Dataset entries:
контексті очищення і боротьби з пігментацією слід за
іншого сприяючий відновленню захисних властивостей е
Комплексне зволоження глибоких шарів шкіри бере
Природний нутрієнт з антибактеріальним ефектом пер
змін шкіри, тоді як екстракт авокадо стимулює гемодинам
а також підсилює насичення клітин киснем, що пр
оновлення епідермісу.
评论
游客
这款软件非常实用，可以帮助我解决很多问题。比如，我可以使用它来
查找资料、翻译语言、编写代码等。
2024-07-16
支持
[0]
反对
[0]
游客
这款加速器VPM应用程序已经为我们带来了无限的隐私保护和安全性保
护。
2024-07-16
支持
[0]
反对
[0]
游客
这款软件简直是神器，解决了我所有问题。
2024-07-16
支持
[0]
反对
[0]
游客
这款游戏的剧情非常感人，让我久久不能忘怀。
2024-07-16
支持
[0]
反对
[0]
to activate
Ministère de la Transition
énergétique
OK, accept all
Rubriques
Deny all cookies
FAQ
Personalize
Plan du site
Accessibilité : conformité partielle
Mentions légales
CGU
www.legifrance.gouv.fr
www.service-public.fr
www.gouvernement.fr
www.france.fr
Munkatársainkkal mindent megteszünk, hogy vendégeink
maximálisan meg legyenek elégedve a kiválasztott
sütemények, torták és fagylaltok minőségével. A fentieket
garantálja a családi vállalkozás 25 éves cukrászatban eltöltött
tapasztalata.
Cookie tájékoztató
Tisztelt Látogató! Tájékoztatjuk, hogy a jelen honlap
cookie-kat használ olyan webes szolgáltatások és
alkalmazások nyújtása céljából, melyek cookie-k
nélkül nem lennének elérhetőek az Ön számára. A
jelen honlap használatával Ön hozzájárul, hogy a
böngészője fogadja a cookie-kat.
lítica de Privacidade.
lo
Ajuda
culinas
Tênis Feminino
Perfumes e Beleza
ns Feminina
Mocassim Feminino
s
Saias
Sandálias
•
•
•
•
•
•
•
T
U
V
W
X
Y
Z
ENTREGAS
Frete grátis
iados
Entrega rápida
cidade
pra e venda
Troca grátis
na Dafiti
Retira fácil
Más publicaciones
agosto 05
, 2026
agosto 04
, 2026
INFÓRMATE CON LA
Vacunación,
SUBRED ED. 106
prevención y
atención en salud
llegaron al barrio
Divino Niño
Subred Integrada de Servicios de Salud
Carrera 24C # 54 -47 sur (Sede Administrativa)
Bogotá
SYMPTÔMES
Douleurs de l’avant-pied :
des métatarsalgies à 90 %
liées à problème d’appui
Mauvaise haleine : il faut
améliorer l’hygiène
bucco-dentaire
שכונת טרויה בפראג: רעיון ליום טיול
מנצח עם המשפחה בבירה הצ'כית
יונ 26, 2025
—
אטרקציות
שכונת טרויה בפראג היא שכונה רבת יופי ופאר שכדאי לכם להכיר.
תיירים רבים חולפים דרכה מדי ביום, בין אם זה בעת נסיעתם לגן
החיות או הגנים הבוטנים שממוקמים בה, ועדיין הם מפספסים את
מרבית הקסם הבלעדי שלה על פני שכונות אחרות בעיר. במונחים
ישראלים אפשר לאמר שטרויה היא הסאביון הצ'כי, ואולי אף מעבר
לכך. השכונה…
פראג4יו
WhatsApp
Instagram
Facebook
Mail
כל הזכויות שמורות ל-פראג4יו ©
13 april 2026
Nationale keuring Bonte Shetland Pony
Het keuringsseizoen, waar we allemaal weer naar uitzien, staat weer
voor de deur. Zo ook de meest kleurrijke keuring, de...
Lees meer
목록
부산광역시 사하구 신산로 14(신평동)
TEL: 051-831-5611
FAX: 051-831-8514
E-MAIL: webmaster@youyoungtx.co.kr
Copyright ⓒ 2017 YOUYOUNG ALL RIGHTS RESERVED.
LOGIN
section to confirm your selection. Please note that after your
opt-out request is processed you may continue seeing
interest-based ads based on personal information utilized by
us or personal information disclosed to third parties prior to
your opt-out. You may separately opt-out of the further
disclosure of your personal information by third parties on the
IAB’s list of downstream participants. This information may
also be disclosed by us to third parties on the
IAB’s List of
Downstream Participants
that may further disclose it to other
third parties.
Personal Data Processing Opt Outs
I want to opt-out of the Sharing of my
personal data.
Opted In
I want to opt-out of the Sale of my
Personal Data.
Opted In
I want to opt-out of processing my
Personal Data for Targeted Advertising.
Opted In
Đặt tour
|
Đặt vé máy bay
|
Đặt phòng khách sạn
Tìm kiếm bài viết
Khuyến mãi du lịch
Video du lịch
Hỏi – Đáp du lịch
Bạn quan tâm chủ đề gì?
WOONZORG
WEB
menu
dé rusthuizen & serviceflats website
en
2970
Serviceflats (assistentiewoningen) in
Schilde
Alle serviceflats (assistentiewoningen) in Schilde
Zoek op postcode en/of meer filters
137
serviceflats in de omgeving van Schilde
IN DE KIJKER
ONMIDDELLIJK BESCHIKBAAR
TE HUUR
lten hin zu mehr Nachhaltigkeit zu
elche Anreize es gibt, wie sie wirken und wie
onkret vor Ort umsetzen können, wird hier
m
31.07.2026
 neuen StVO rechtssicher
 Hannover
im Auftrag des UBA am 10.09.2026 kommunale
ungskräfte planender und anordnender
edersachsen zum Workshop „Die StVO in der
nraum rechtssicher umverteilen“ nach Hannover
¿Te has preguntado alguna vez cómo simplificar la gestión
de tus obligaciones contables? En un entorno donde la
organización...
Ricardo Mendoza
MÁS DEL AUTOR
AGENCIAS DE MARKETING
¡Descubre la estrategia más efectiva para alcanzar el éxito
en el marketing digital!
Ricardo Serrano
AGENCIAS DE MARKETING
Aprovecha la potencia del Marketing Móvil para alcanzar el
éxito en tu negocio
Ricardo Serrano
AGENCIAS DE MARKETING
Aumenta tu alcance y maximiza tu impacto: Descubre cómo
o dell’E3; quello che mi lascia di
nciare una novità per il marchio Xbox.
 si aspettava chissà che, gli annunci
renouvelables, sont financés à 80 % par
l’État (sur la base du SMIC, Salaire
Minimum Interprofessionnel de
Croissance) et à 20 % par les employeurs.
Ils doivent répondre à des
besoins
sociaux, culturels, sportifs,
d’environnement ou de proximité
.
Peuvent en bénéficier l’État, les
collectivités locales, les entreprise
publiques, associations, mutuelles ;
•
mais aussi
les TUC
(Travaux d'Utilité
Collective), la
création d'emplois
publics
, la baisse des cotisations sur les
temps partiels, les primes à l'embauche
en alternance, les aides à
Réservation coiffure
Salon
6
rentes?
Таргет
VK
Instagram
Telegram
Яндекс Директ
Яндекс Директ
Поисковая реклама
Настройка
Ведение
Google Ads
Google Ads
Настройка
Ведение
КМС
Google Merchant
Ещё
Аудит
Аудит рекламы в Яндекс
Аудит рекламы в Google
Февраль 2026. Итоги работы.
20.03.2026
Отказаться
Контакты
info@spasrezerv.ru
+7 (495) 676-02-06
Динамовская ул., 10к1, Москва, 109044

**Task prompt:** If a line in the data holds the string "Schilde", copy that line.

**Task response:**
Schilde
Alle serviceflats (assistentiewoningen) in Schilde
serviceflats in de omgeving van Schilde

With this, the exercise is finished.